Last year, the Minnesota Legislature made a commitment to the education and welfare of our youngest children by providing funds for access to quality early childhood programs. This was particularly helpful for our rural areas, where nearly every community is facing the threat of a workforce shortfall and a growing shortage of early childhood care and education options.
We have heard some great success stories from Greater Minnesota of parents being able to enroll their children in quality Parent Aware-rated care and learning programs. A local child care provider recently shared one such story with us. When the father of three children in her care was unable to work, the mom quickly found that, as the sole breadwinner, her paycheck was eaten up entirely by child care costs.

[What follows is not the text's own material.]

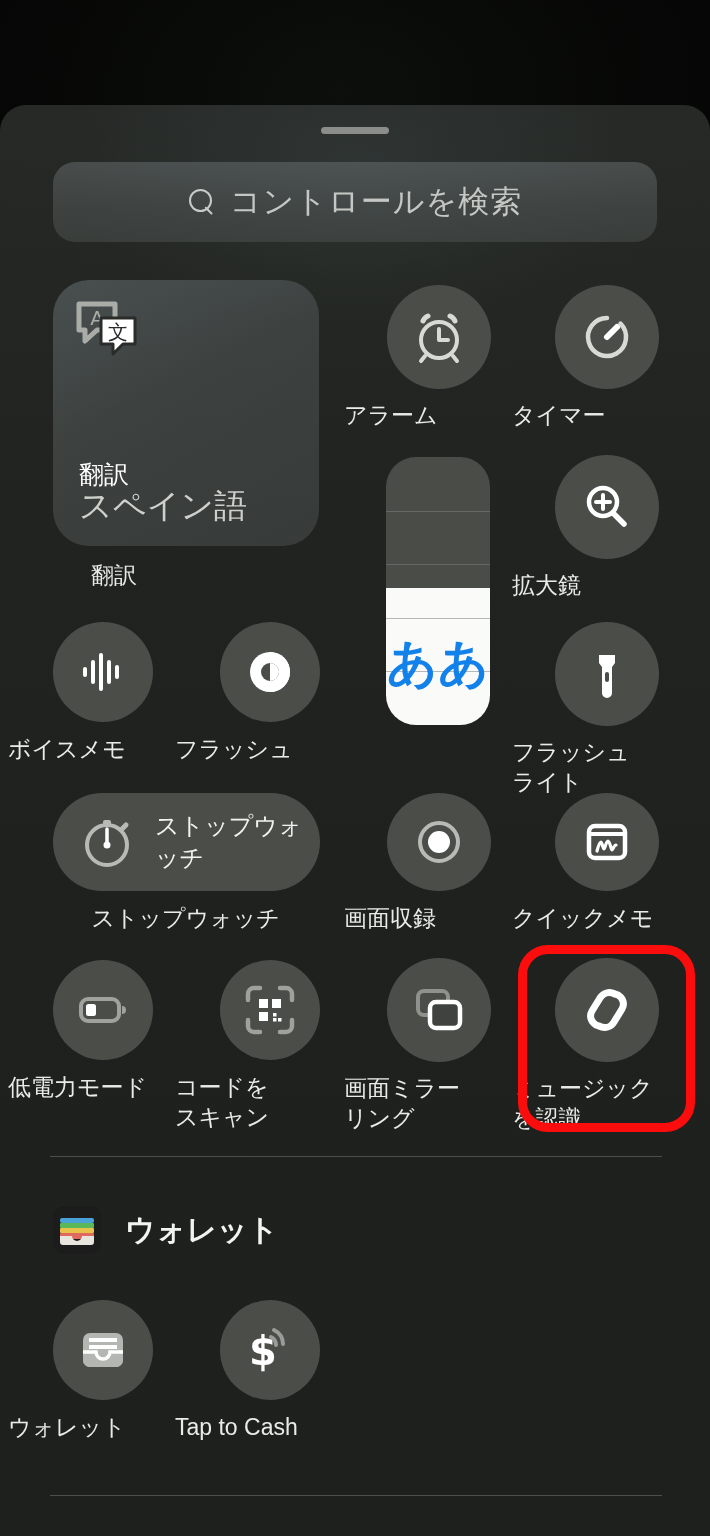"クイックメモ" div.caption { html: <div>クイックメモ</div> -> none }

Thankfully, the family qualified for the Minnesota Department of Education’s early learning scholarships made possible through last year’s legislation. The children were able to stay with their current provider—who is active in the Parent Aware/Building Quality programs that offer quality early learning tools and training—and the mom had income to pay bills and provide for her family’s needs.
Unfortunately, many Greater Minnesota families and communities aren’t experiencing this success because the current investment only meets nine percent of the state’s total needs. The Minnesota Department of Education has done its best to target available funds to areas with the most at-risk populations, but there are too many families still in need of support. There is simply not enough funds to go around.

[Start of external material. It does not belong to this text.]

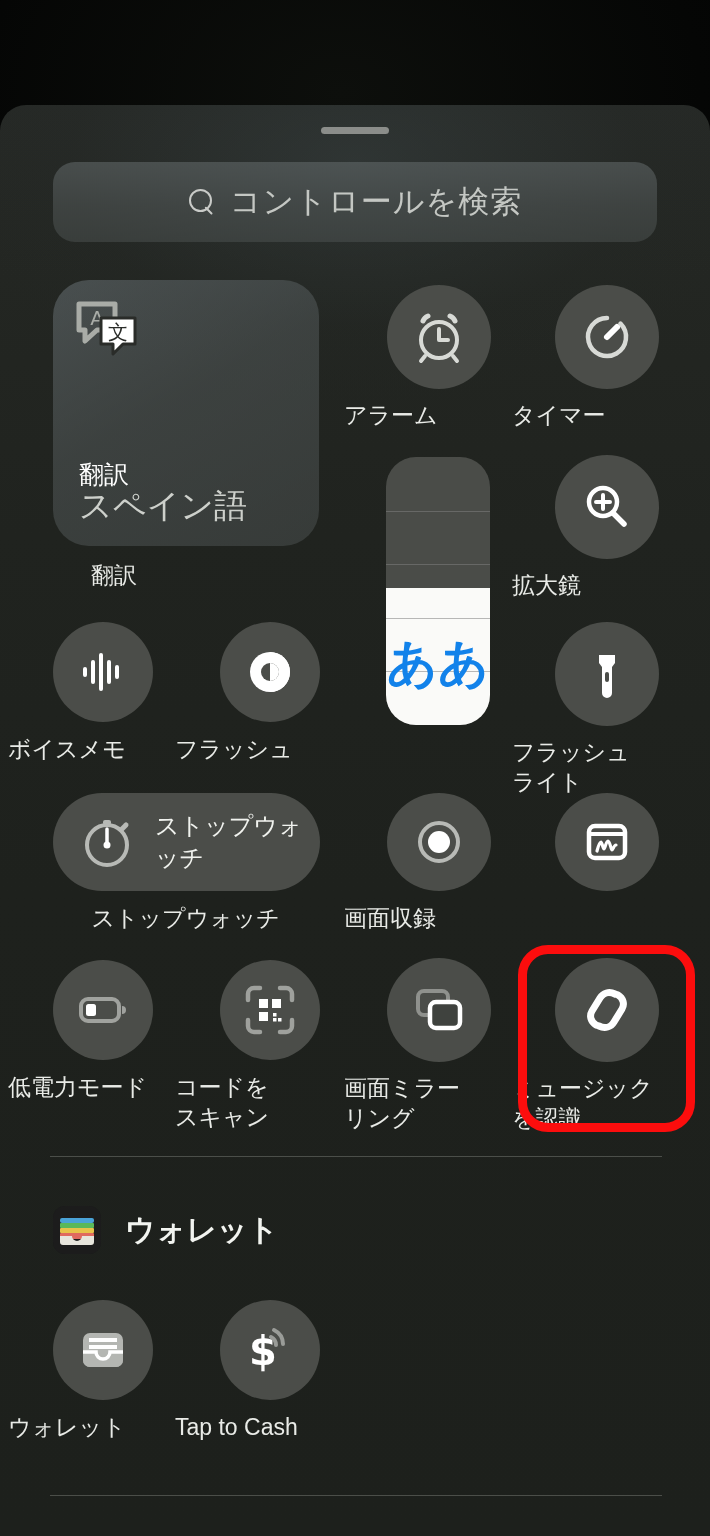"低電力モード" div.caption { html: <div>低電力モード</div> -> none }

At the start of the 2014 legislative session, we have been told to expect a package of bills that will use expected budget surplus dollars to support Greater Minnesota. To ensure our state meets its potential in the future, the Minnesota Legislature must continue to prioritize investment in early education and increase scholarship funding. The statewide MinneMinds coalition, of which West Central Initiative is a member, supports legislation introduced earlier this year to add $20 million funding for scholarships for 2015, and then double that funding every two years until all need is met throughout the state.
There will always be debates about the best way to move our regional economy forward, but investment in our youngest learners should not be up for discussion. We owe it to our kids—and to our economic future—to invest in their education from day one. It is a smart move for our region and for our state, and should be a top priority for our local legislators.